Okay, here's 3 and 4. I'll do the rest if I have time.
3.
Again, AVC = antiderivative of SMC divided by q = 4 + q/2 < SMC, so you don't have to worry about shutdown. The firm's supply curve is equal to its marginal cost curve.
First, we solve for the equilibrium sans tax. We are given that P = 4 + q, so q = P - 4. Thus, Q = 1000q = 1000(P-4). We are also given that P = 10 - 0.002Q, so 500(P-10) = Q. We set these equal to each other:
1000(P-4)=500(P-10)
=> 2P - 8 = P - 10
=> 3P = 18
=> P = 6.
=> Q = 2000.
Now, we find the consumer surplus. This is equal to the area under the demand curve and above the price. Since this is a triangle, it's easy to calculate:
(1/2)(10-6)(2000) = 4000.
Now, we find the producer surplus. This is equal to the area under the price and above the supply curve. This is equal to:
(1/2)(6-4)(2000) = 2000.
So sans tax, total surplus is equal to 6000.
Now, with a $1 excise tax, we'll assume firms pay it. If we assume consumers pay it, we get the same results. I leave this as an exercise. Let P_s denote the price firms get and P_d equal the price consumers pay. P_s = P_d - 1. So, P_s = 4 + Q/1000 or P_d = 5 + Q/1000. The market demand curve is P_d = 10 - Q/500.

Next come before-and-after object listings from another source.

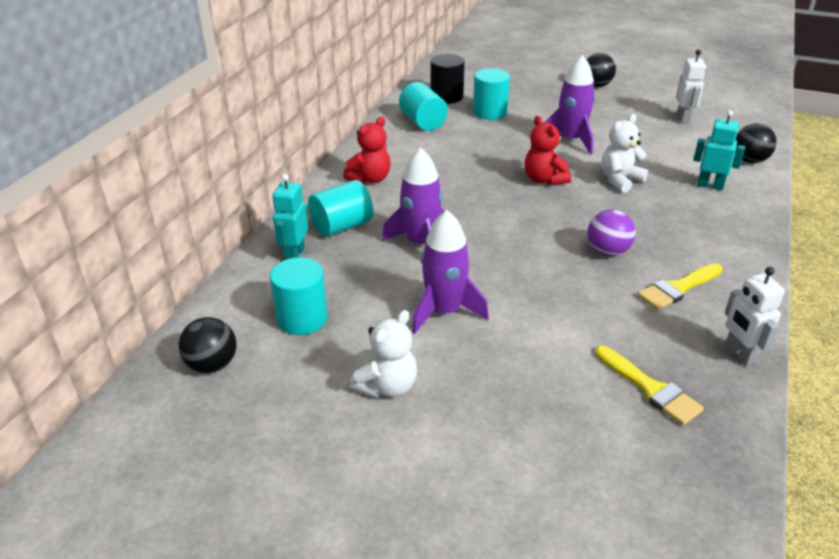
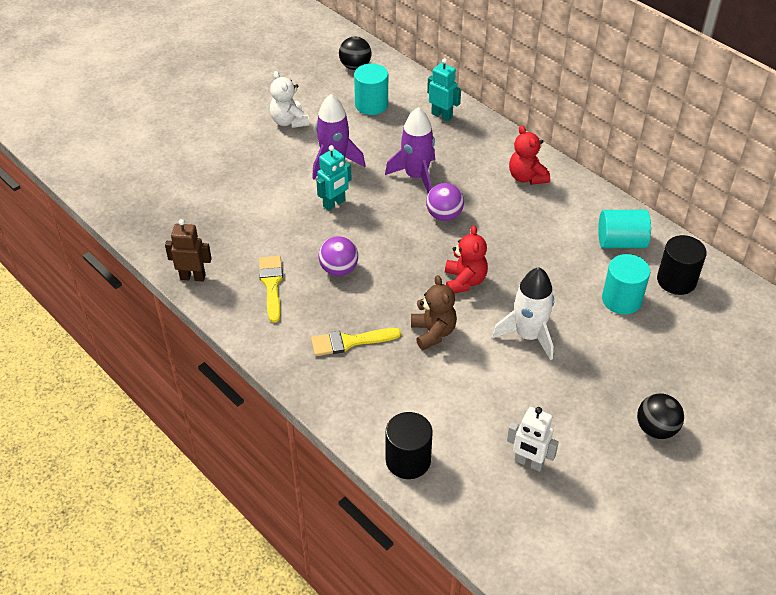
camera: 115 degrees right, 10 degrees up
turquoise cylinder [308,180,373,237] -> none
red teddy bear [525,116,571,185] -> red teddy bear turned 90 degrees clockwise [445,225,488,294]
purple rocket [544,55,595,155] -> white rocket [492,267,554,360]
yellow brush [595,346,704,425] -> yellow brush moved to [311,328,401,356]
white teddy bear [602,114,648,193] -> brown teddy bear [411,275,457,350]
turquoise robot [693,110,745,190] -> turquoise robot moved to [316,145,352,211]
white robot [725,267,785,366] -> brown robot [165,219,212,281]
black ball [736,123,777,163] -> black cylinder [386,412,433,479]
none -> purple ball [426,183,464,221]

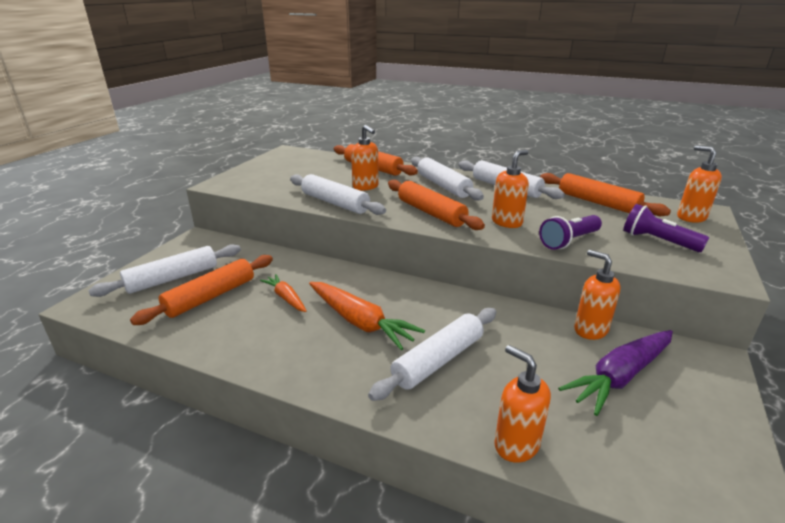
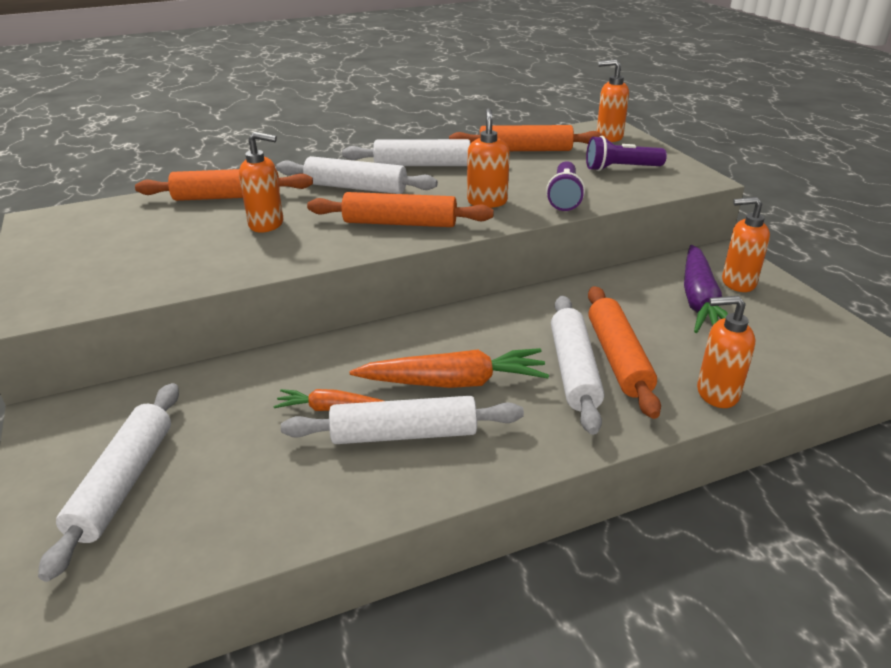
camera: 45 degrees left, 5 degrees up
orange rolling pin [130,255,273,325] -> orange rolling pin moved to [588,286,661,419]
white rolling pin [290,174,386,215] -> white rolling pin moved to [281,396,524,444]
orange soap dispenser [574,250,621,340] -> orange soap dispenser moved to [722,197,770,292]

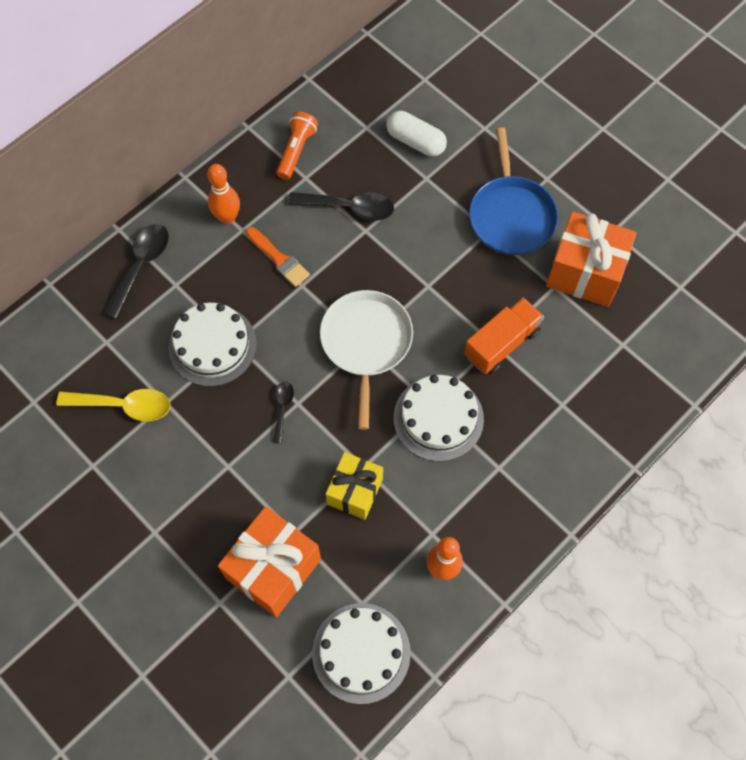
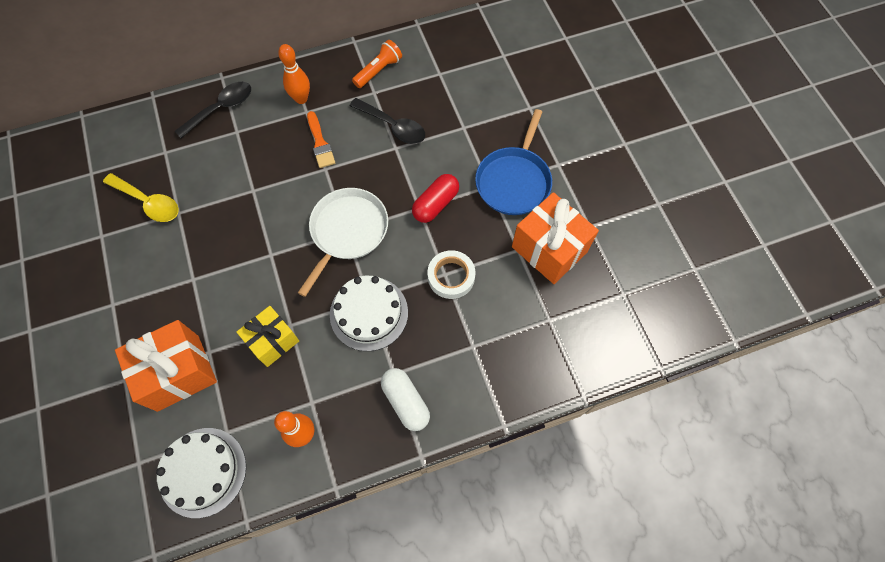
camera: 25 degrees right, 0 degrees up
white cake [169,303,257,386] -> none
black spoon [273,382,294,443] -> none
white capsule [386,111,447,157] -> white capsule moved to [381,368,430,431]
orange truck [464,297,544,374] -> white tape [428,250,476,299]
none -> red capsule [412,174,459,223]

Thus, 5 + Q/1000 = 10 - Q/500 or Q = 5000/3. This implies that P_d = 20/3 and P_s = 17/3. Notice that 20/3 > 6 and 17/3 < 6.
Consumer surplus is equal to:
(1/2)(10-20/3)(5000/3) = (1/2)(10/3)(5000/3) = 25,000/9 < 4000
Producer surplus is equal to:
(1/2)(17/3-4)(5000/3) = (1/2)(5/3)(5000/3) = 25,000/18 < 2000
Tax revenue is equal to 5000/3.
Add them up to get:
(50,000 + 25,000 + 30,0000) / 18 = 5,833.33
The deadweight loss is equal to 6000 - 5,833.33 = 166.67.
4.
The perfect competition welfare was calculated in problem 3. It is equal to 6000.
We do the monopoly case now. Now, the problem doesn't say what the fixed costs are, so to complete the problem, we'll just assume the firm faces no fixed costs. If I'm making a mistake here, let me know.
Remember that the firm produces so that MR=MC.
TR = (10-Q/500)Q, so that MR = 10 - 2Q/500. We solve for Q:
10 - 2Q/500 = 4 + Q/1000
=> 10000 - 4Q = 4000 + Q
=> 6000 = 5Q
=> Q = 1200
=> P = 10 - 1200/500 = 7.6
Note that Q < 2000 and P > 6.
The firm's profit is then equal to:
7.6(1200) - 4(1200) - (1200)^2/2000 = 3600
Note that this is bigger than 2000, the producer surplus in the perfect competition case.
Finally, consumer surplus is now (1/2)(10-7.6)(1200) = 1440.
Total welfare is equal to 3600 + 1440 = 3600 = 5040.
It's less than the perfect competition welfare, as expected.